À cette prose poétique s’ajoutent aussi quelques jeux de mots, mais on a dans certains cas l’impression que l’auteur, comme plusieurs à cette époque, teste capricieusement de nouvelles orthographes sans raison valable. L’« as en sœur » du « Visionneur de la fille à queue », par exemple, n’a aucune raison de convoquer l’as ou la sœur ; son orthographe ne sert qu’à faire comprendre au lecteur qu’il ne s’agit pas d’un ascenseur ordinaire, ce qui aurait pu passer par un meilleur choix de terme. On ne peut toutefois que sourire devant la « machine à aigrir » de « Les Pieds sur un disque de Marie Laforêt », l’expression décrivant parfaitement le sentiment qu’a Marcus devant un instrument de torture auquel il ne peut résister à se soumettre.

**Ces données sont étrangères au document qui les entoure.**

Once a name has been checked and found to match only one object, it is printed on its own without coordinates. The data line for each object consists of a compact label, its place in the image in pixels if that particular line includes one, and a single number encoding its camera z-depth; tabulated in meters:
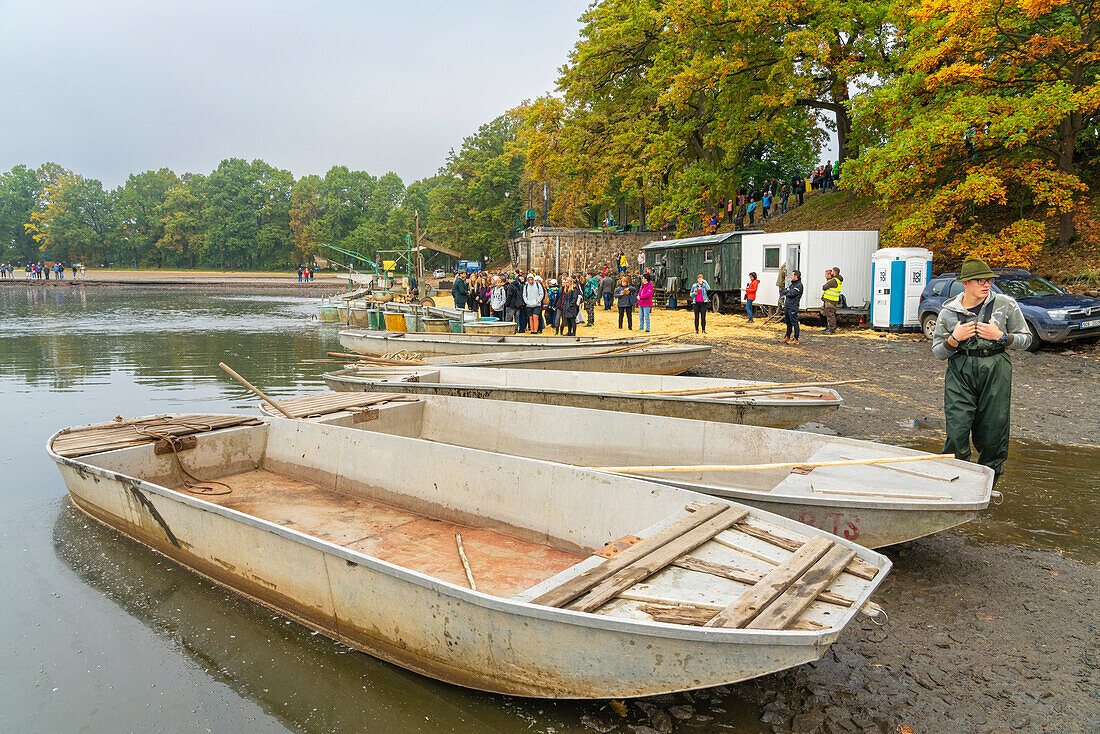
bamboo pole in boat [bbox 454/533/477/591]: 4.04
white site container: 18.45
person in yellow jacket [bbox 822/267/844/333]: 16.75
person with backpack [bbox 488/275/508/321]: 18.34
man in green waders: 4.69
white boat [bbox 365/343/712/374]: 11.19
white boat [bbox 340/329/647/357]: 13.02
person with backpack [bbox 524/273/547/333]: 17.91
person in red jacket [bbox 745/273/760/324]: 19.42
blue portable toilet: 15.77
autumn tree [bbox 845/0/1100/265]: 15.20
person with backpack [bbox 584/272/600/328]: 20.70
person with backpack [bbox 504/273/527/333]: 18.56
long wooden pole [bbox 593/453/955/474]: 4.71
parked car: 12.41
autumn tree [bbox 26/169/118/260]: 85.50
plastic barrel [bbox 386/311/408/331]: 21.50
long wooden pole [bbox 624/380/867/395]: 7.55
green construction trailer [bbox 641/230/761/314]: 22.08
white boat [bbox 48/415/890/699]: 2.94
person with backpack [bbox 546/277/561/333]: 20.16
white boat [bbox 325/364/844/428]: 7.05
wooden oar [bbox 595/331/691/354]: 11.62
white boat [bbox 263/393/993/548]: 4.16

Il vaut enfin la peine de mentionner que le recueil renferme aussi des illustrations d’Emko visiblement novatrices pour l’époque, qui recourent au collage pour créer un effet graphique qui sied bien à la plume de Cocke. [CaJ]

Références

  • Cliche, Élène, Dictionnaire des œuvres littéraires du Québec V, p. 822-823.
  • Le Gal, Caroline, Les libraires, hors série 2013, p. 12.